Now that we fully expressed and understood the transition kernel of the Markov chain generated by the Metropolis-Hastings algorithm, the final step in proving why it works is quite simple. We just need to show that the detailed balance equation is true. For the case where $x_i=x_{i+1}$ it is trivial. For $x_i\neq x_{i+1}$ we have, $$p(x_i)K(x_{i+1}\mid x_i)=p(x_i)q(x_{i+1}\mid x_i)\mathcal{A}(x_i,x_{i+1})=\newline \min\{1,\frac{p(x_{i+1})q( \,x_i\mid x_{i+1})}{p(x_i)q(x_{i+1}\mid x_i)}\}p(x_i)q(x_{i+1}\mid x_i)=\newline \min\{p(x_i)q(x_{i+1}\mid x_i),p(x_{i+1})q( \,x_i\mid x_{i+1})\}.$$If we were to do the same for $p(x_{i+1})K(x_i\mid x_{i+1})$ we would receive the same expression, thus the proof is concluded.

Final remarks

There are a few final points worth mentioning regarding the use of Metropolis-Hastings algorithm.

Proposal Distribution

The way we choose the proposal distribution is very important for the convergence of the Markov chain, as illustrated in the following figure.

If we set the proposal distribution too centered around $x_i$, then it will take us a long time to explore the state space since we will get “stuck” around high density areas.
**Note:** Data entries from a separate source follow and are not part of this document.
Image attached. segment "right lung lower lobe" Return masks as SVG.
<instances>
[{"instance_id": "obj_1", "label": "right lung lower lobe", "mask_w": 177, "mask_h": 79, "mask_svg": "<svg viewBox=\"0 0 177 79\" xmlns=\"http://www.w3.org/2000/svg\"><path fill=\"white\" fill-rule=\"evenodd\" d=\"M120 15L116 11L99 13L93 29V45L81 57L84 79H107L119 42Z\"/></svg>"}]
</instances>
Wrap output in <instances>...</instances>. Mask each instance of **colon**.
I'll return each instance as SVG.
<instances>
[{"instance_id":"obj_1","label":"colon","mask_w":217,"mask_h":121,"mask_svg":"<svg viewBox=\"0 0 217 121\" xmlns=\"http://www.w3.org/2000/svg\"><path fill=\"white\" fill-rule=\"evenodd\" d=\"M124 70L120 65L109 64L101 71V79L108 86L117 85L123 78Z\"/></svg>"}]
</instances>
As shown in figure 7, this is what happens if the variance of the Gaussian proposal distribution is 1, which is too small. On the other hand, when setting it too high, for example at 100, if the chain is in a high density area, we would frequently reject new samples. Alternatively, if the chain is in a low density area, we would immediately be thrown away from there without exploring it enough. The trick is to find the “sweet spot”, that is the optimal parameters to allow you exploring the state space in an efficient manner, as illustrated when choosing the variance to be 10.

Auto-Correlation and Convergence

Another thing to consider is that the samples generated from the algorithm are auto-correlated, as expected from a Markov chain. Obviously the correlation decreases as the time difference between the samples increases. This should not be of concern when taking the entire sample as a whole, after enough iterations have been conducted and the Markov chain has reached its steady state. Until that point of equilibrium, the chain is in a Burn in phase and we should be careful not to stop the process at that time.

Summary

To summarize, we learned that the Metropolis-Hastings belongs to a class of algorithms called Markov chain Monte Carlo. These algorithms are used to generate a sample of a random variable by producing a special type of Markov chain, in particular, an irreducible and aperiodic. With the help of Markov chains theory, we’ve proven that the Metropolis-Hastings converges to the target distribution by showing that it equals the stationary distribution of the process produced by the algorithm. In addition, we discussed some important points to consider when applying the algorithm.

Lastly, I would like to thank Christophe Andrieu et al. for their insightful introduction paper to MCMC for Machine Learning.